* [WHAT TO WORK ON]:
For the entries that appear below, write out the exact text and omit the pictures.

* [DATA FOR THIS TASK]:
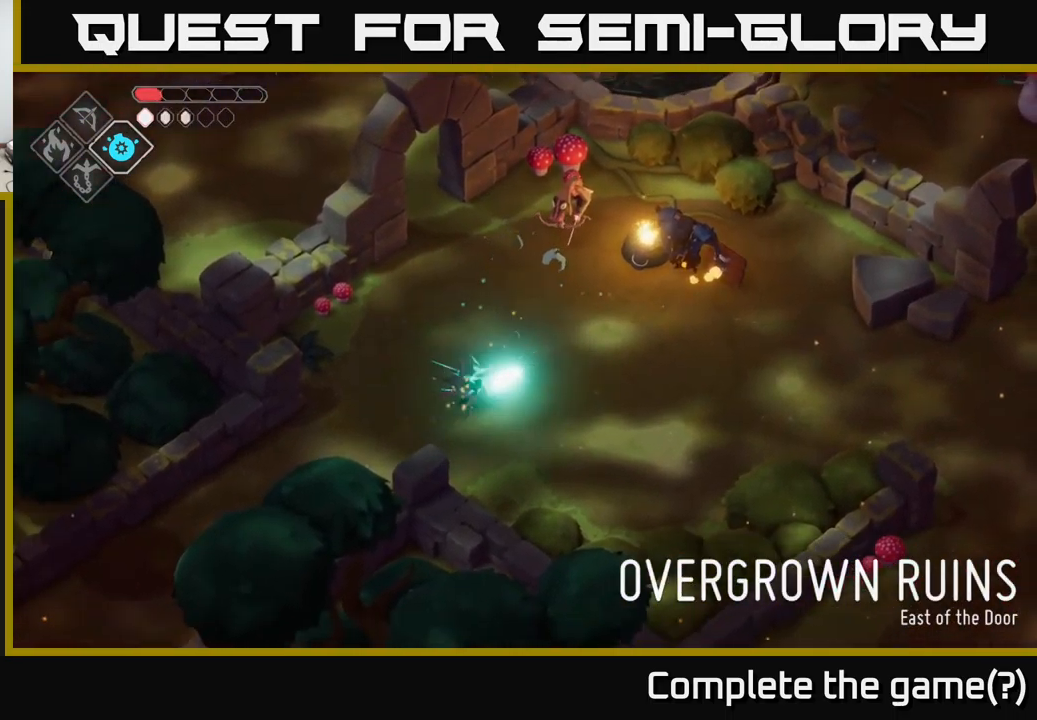
{"buttons": [], "left_stick": "up-right", "right_stick": "center", "events": [[17, "B", "up"], [17, "L2", "up"], [17, "left_stick", "right"], [83, "A", "down"], [233, "A", "up"], [450, "left_stick", "up-right"]]}
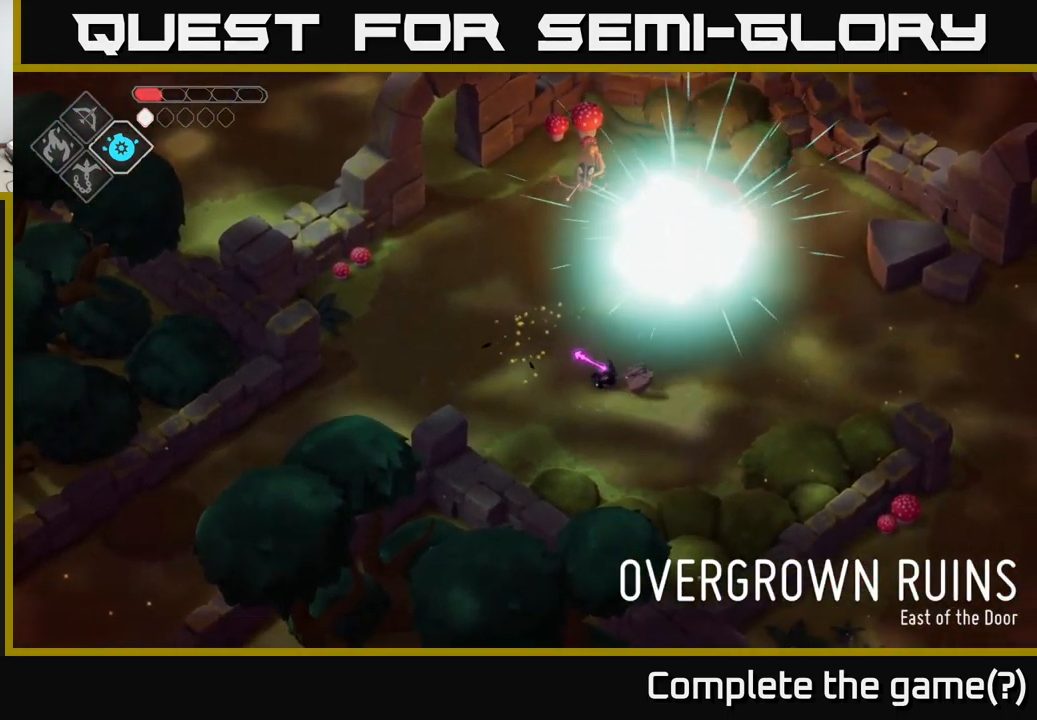
{"buttons": [], "left_stick": "up-right", "right_stick": "center", "events": []}
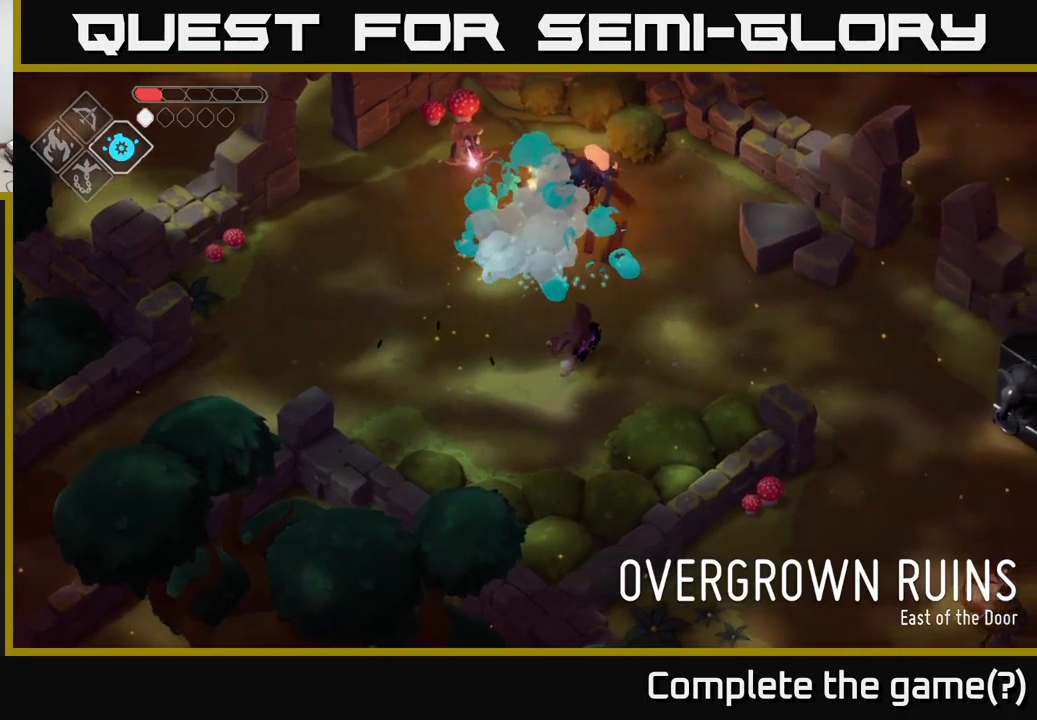
{"buttons": [], "left_stick": "up", "right_stick": "center", "events": [[67, "left_stick", "up"], [234, "X", "down"], [417, "X", "up"]]}
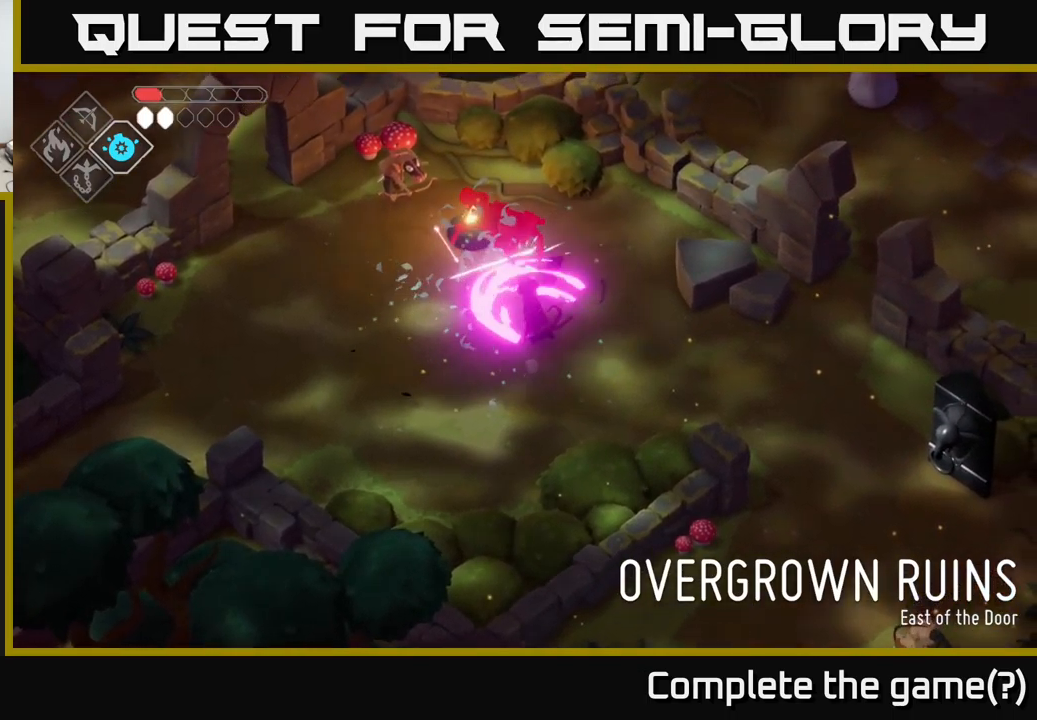
{"buttons": [], "left_stick": "right", "right_stick": "center", "events": [[100, "X", "down"], [100, "left_stick", "center"], [284, "X", "up"], [500, "left_stick", "right"]]}
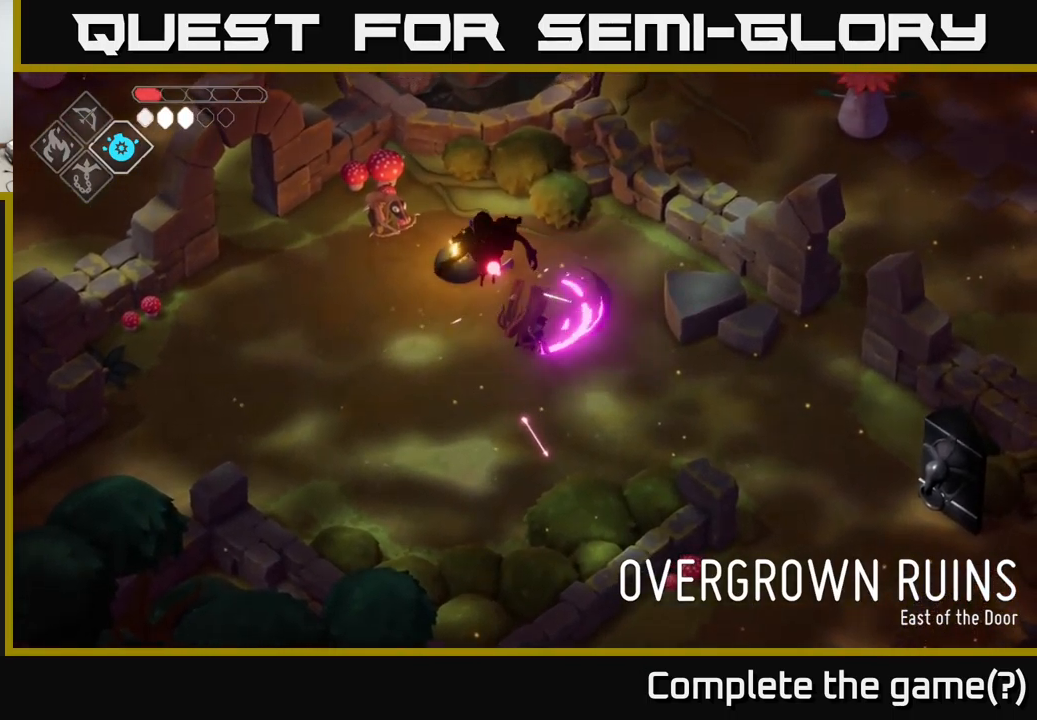
{"buttons": [], "left_stick": "up-left", "right_stick": "center", "events": [[400, "left_stick", "up-left"]]}
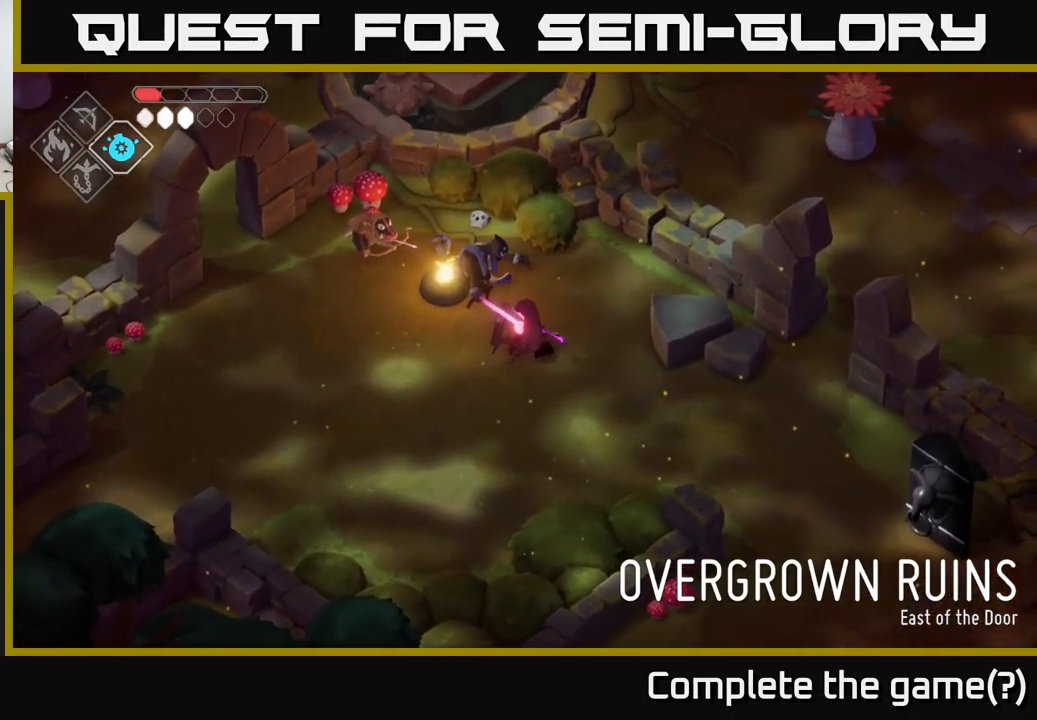
{"buttons": [], "left_stick": "left", "right_stick": "center", "events": [[117, "left_stick", "left"]]}
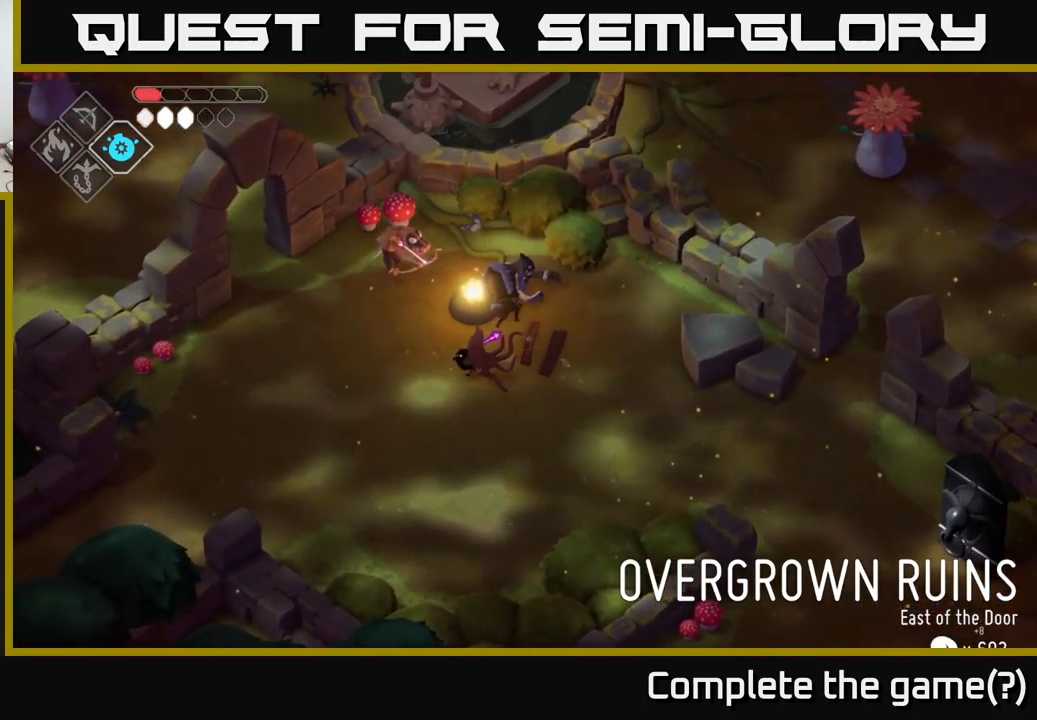
{"buttons": ["X"], "left_stick": "up", "right_stick": "center", "events": [[234, "left_stick", "up-left"], [434, "X", "down"], [450, "left_stick", "up"]]}
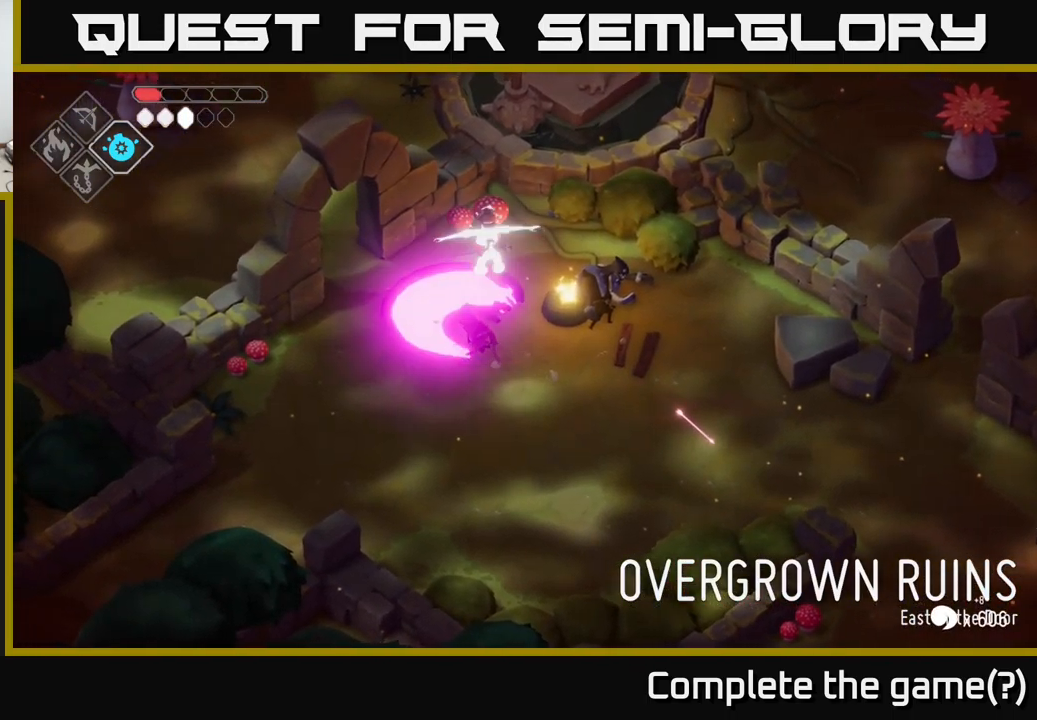
{"buttons": [], "left_stick": "up", "right_stick": "center", "events": [[34, "X", "up"], [300, "X", "down"], [450, "X", "up"]]}
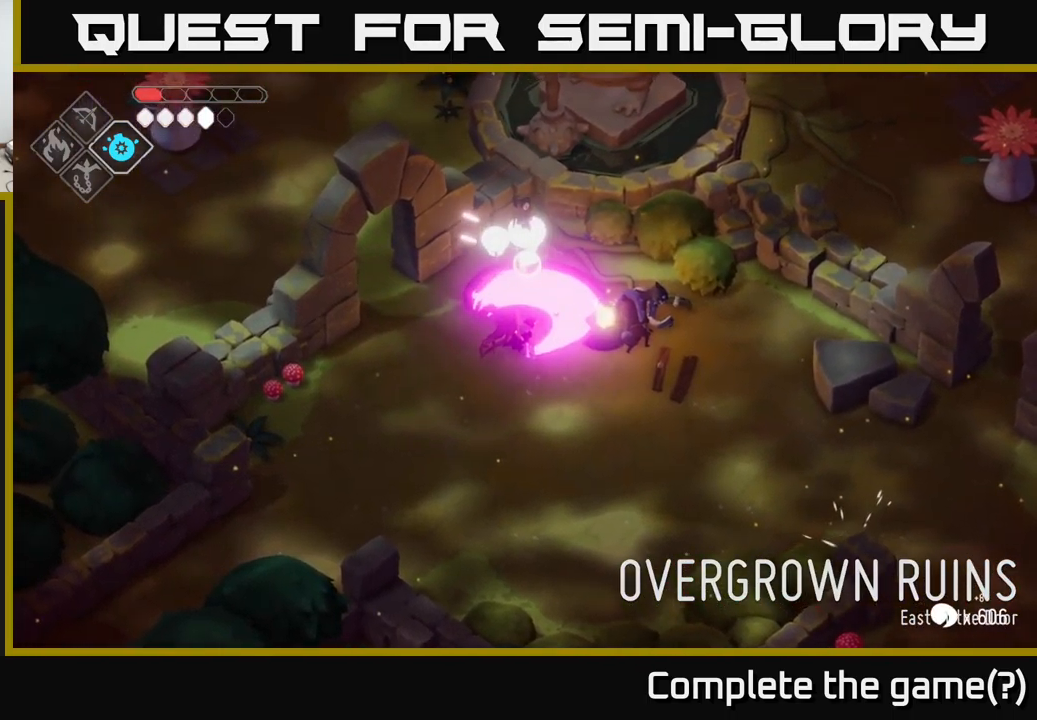
{"buttons": [], "left_stick": "center", "right_stick": "center", "events": [[84, "left_stick", "center"], [284, "left_stick", "up"], [500, "left_stick", "center"]]}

* [WRITTEN SOLUTION]:
{"buttons": [], "left_stick": "up-right", "right_stick": "center", "events": [[17, "B", "up"], [17, "L2", "up"], [17, "left_stick", "right"], [83, "A", "down"], [233, "A", "up"], [450, "left_stick", "up-right"]]}
{"buttons": [], "left_stick": "up-right", "right_stick": "center", "events": []}
{"buttons": [], "left_stick": "up", "right_stick": "center", "events": [[67, "left_stick", "up"], [234, "X", "down"], [417, "X", "up"]]}
{"buttons": [], "left_stick": "right", "right_stick": "center", "events": [[100, "X", "down"], [100, "left_stick", "center"], [284, "X", "up"], [500, "left_stick", "right"]]}
{"buttons": [], "left_stick": "up-left", "right_stick": "center", "events": [[400, "left_stick", "up-left"]]}
{"buttons": [], "left_stick": "left", "right_stick": "center", "events": [[117, "left_stick", "left"]]}
{"buttons": ["X"], "left_stick": "up", "right_stick": "center", "events": [[234, "left_stick", "up-left"], [434, "X", "down"], [450, "left_stick", "up"]]}
{"buttons": [], "left_stick": "up", "right_stick": "center", "events": [[34, "X", "up"], [300, "X", "down"], [450, "X", "up"]]}
{"buttons": [], "left_stick": "center", "right_stick": "center", "events": [[84, "left_stick", "center"], [284, "left_stick", "up"], [500, "left_stick", "center"]]}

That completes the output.